• _Task details_
What lines in the material hold the string "down"? Copy out each of them.

• _Input data_
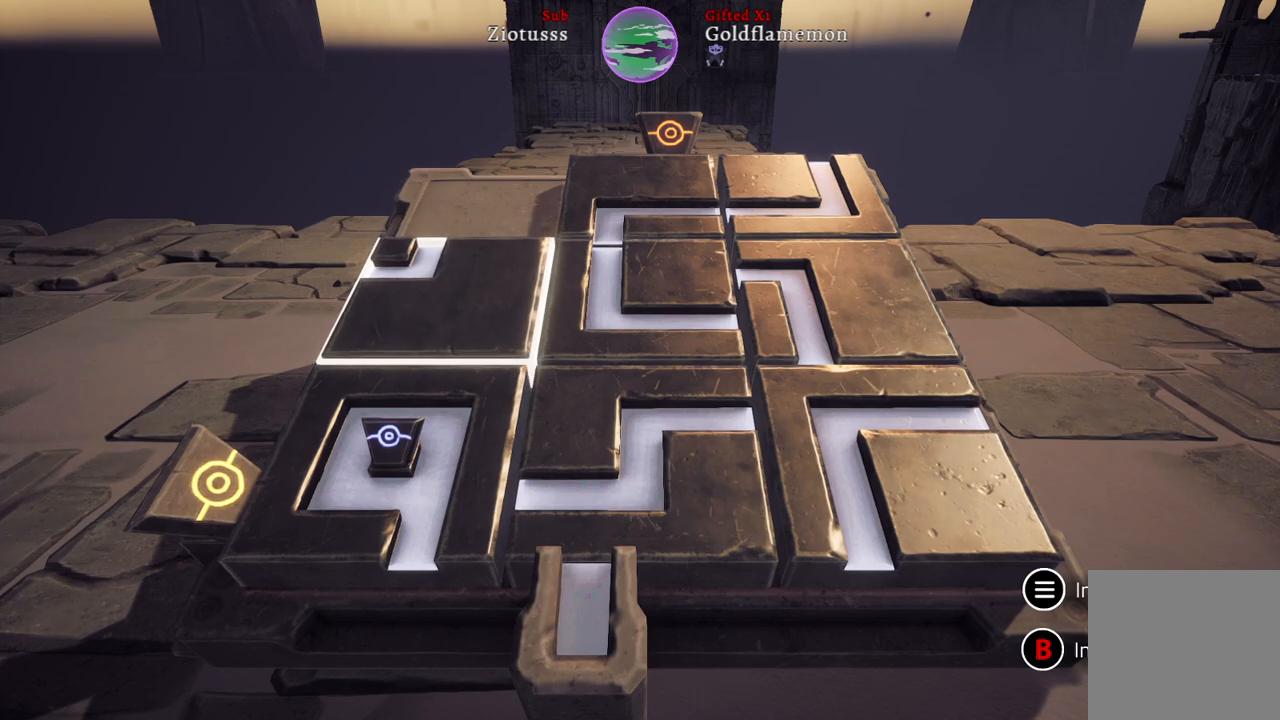
{"buttons": [], "left_stick": "up", "right_stick": "center", "events": [[133, "left_stick", "right"], [333, "left_stick", "center"], [467, "left_stick", "up"]]}
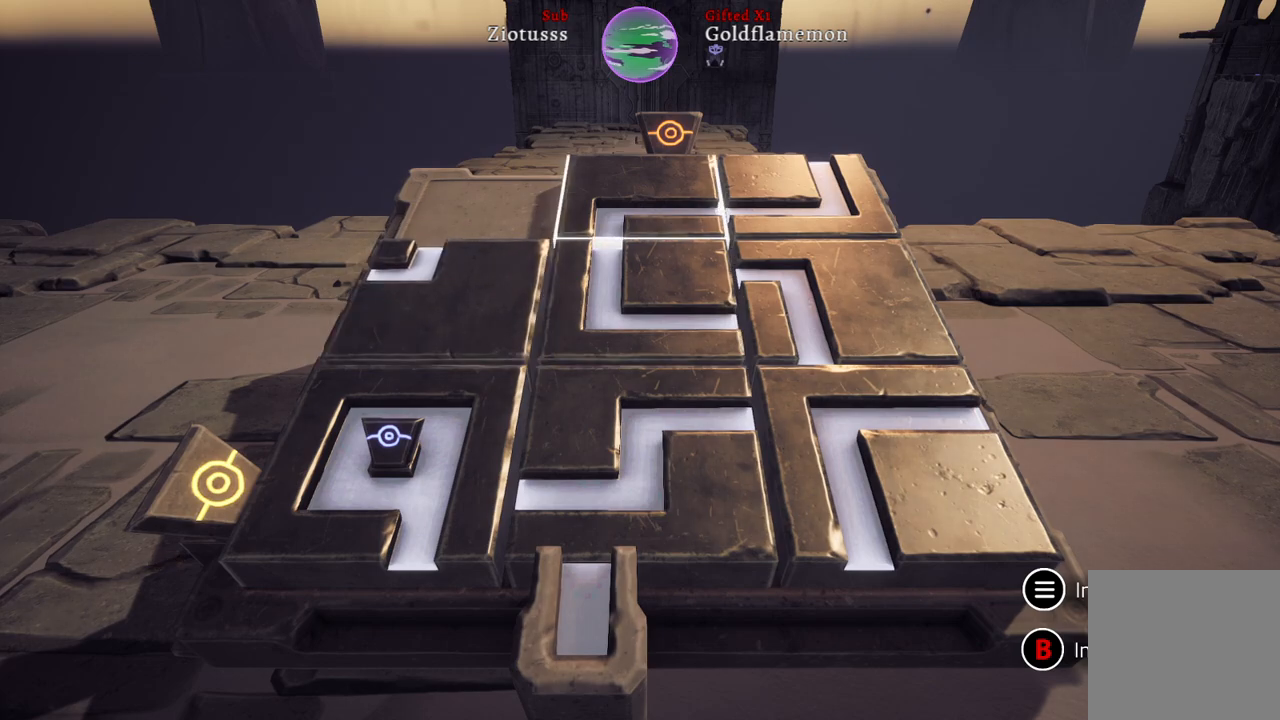
{"buttons": [], "left_stick": "center", "right_stick": "center", "events": [[83, "left_stick", "center"], [200, "A", "down"], [333, "A", "up"]]}
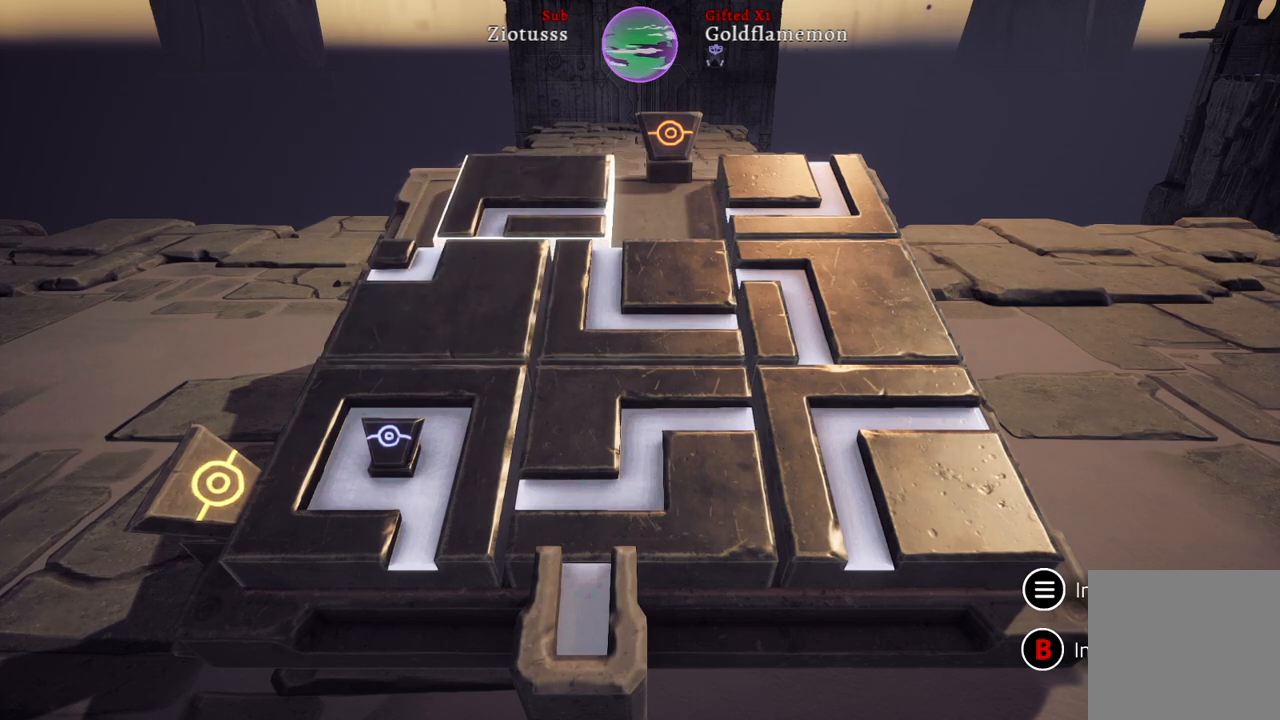
{"buttons": ["A"], "left_stick": "center", "right_stick": "center", "events": [[67, "left_stick", "right"], [283, "left_stick", "center"], [417, "A", "down"]]}
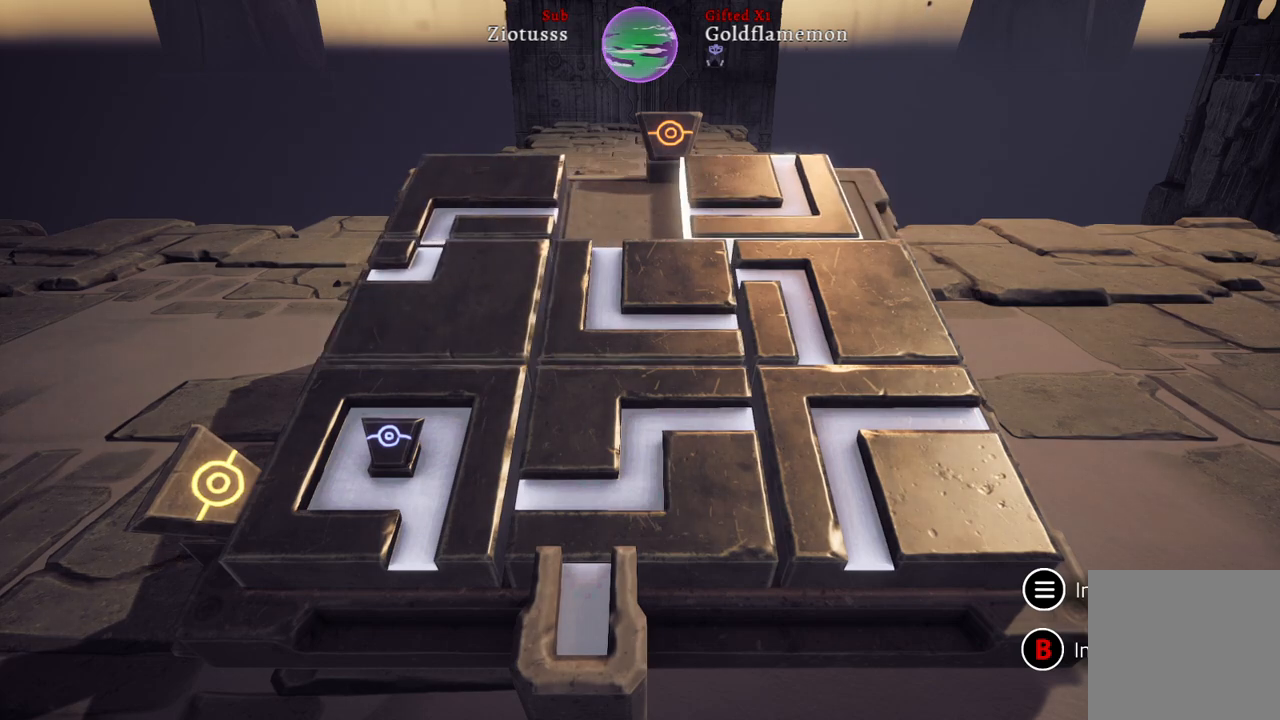
{"buttons": [], "left_stick": "down-right", "right_stick": "center", "events": [[50, "A", "up"], [450, "left_stick", "down-right"]]}
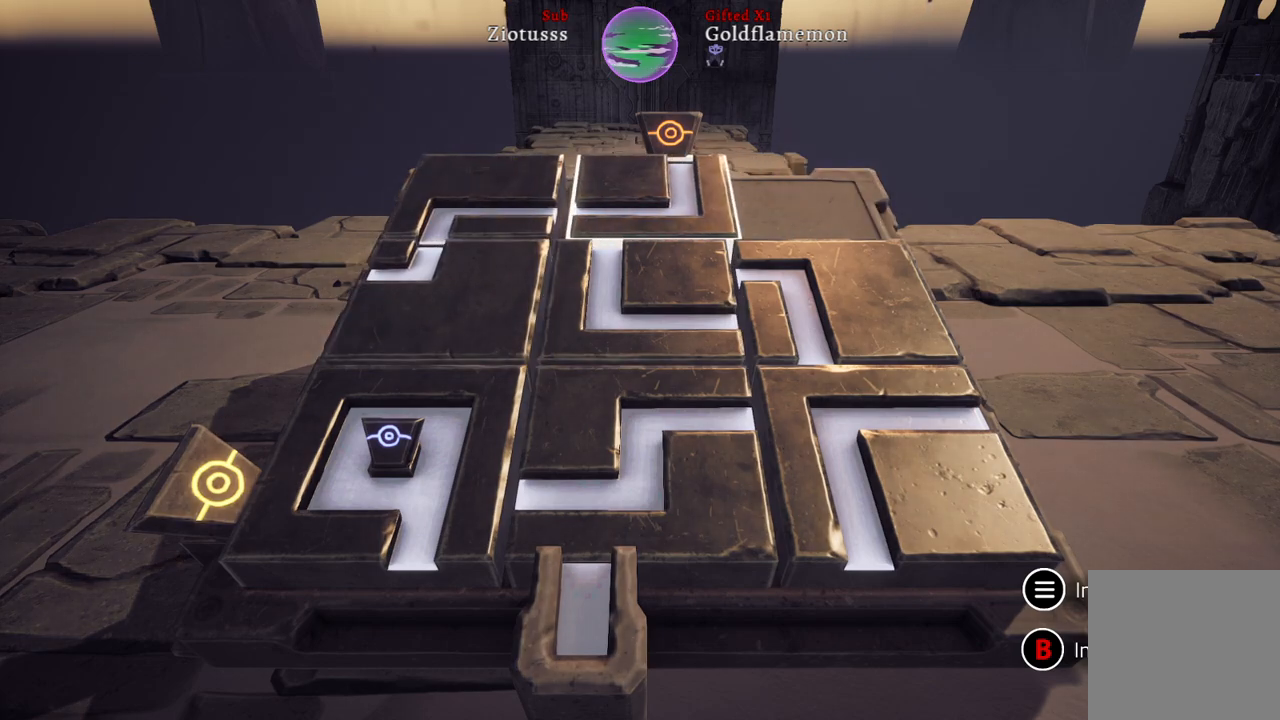
{"buttons": ["A"], "left_stick": "center", "right_stick": "center", "events": [[183, "left_stick", "center"], [483, "A", "down"]]}
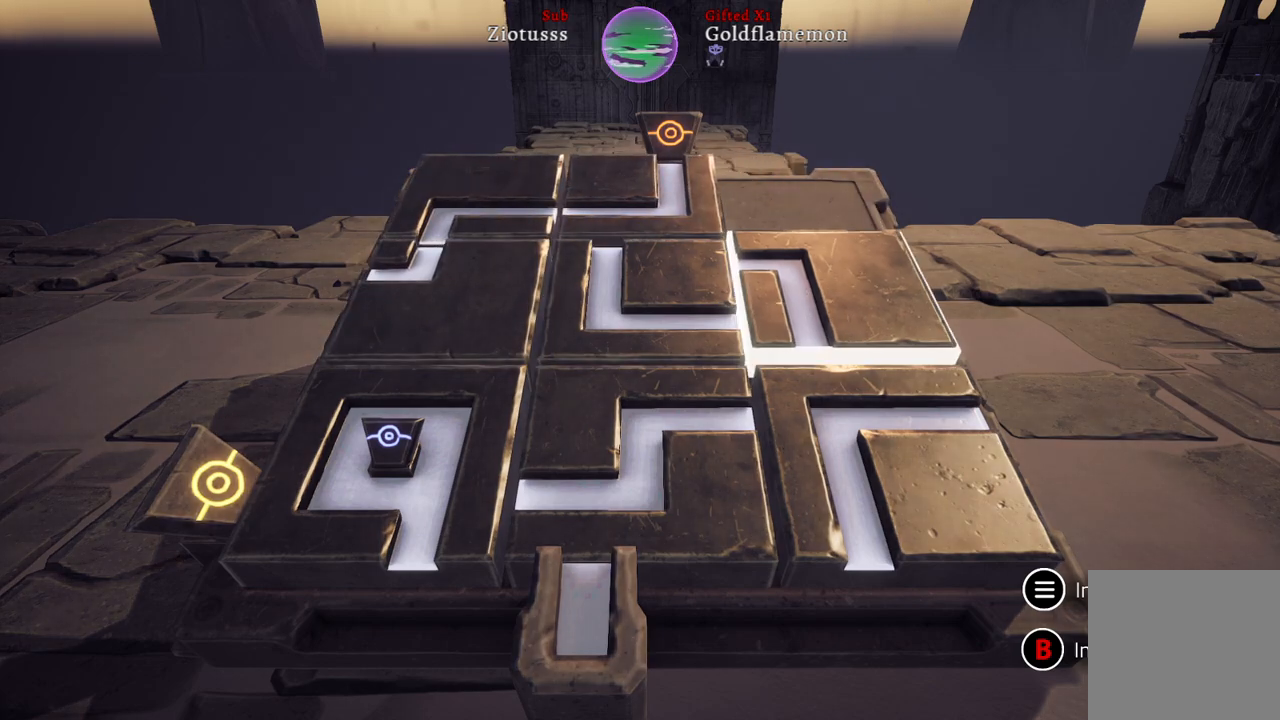
{"buttons": [], "left_stick": "center", "right_stick": "center", "events": [[117, "A", "up"]]}
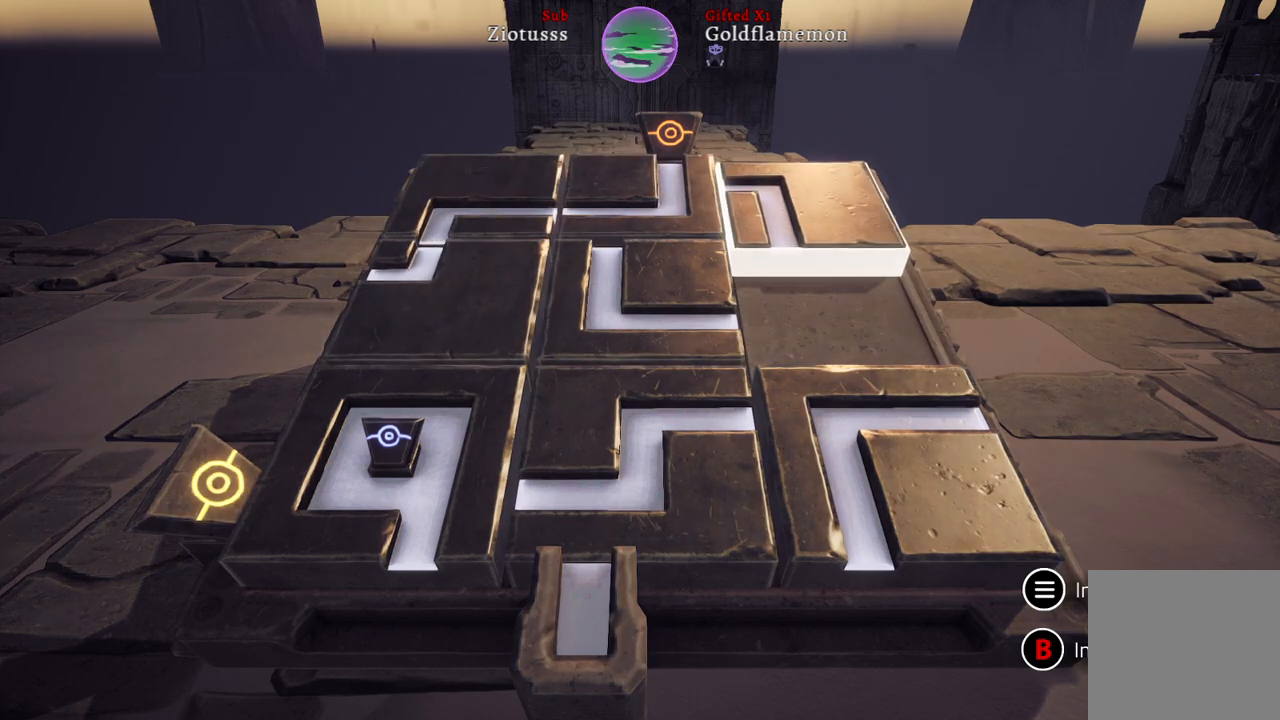
{"buttons": [], "left_stick": "down", "right_stick": "center", "events": [[433, "left_stick", "down"]]}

• _Written solution_
{"buttons": [], "left_stick": "center", "right_stick": "center", "events": [[83, "left_stick", "center"], [200, "A", "down"], [333, "A", "up"]]}
{"buttons": ["A"], "left_stick": "center", "right_stick": "center", "events": [[67, "left_stick", "right"], [283, "left_stick", "center"], [417, "A", "down"]]}
{"buttons": [], "left_stick": "down-right", "right_stick": "center", "events": [[50, "A", "up"], [450, "left_stick", "down-right"]]}
{"buttons": ["A"], "left_stick": "center", "right_stick": "center", "events": [[183, "left_stick", "center"], [483, "A", "down"]]}
{"buttons": [], "left_stick": "down", "right_stick": "center", "events": [[433, "left_stick", "down"]]}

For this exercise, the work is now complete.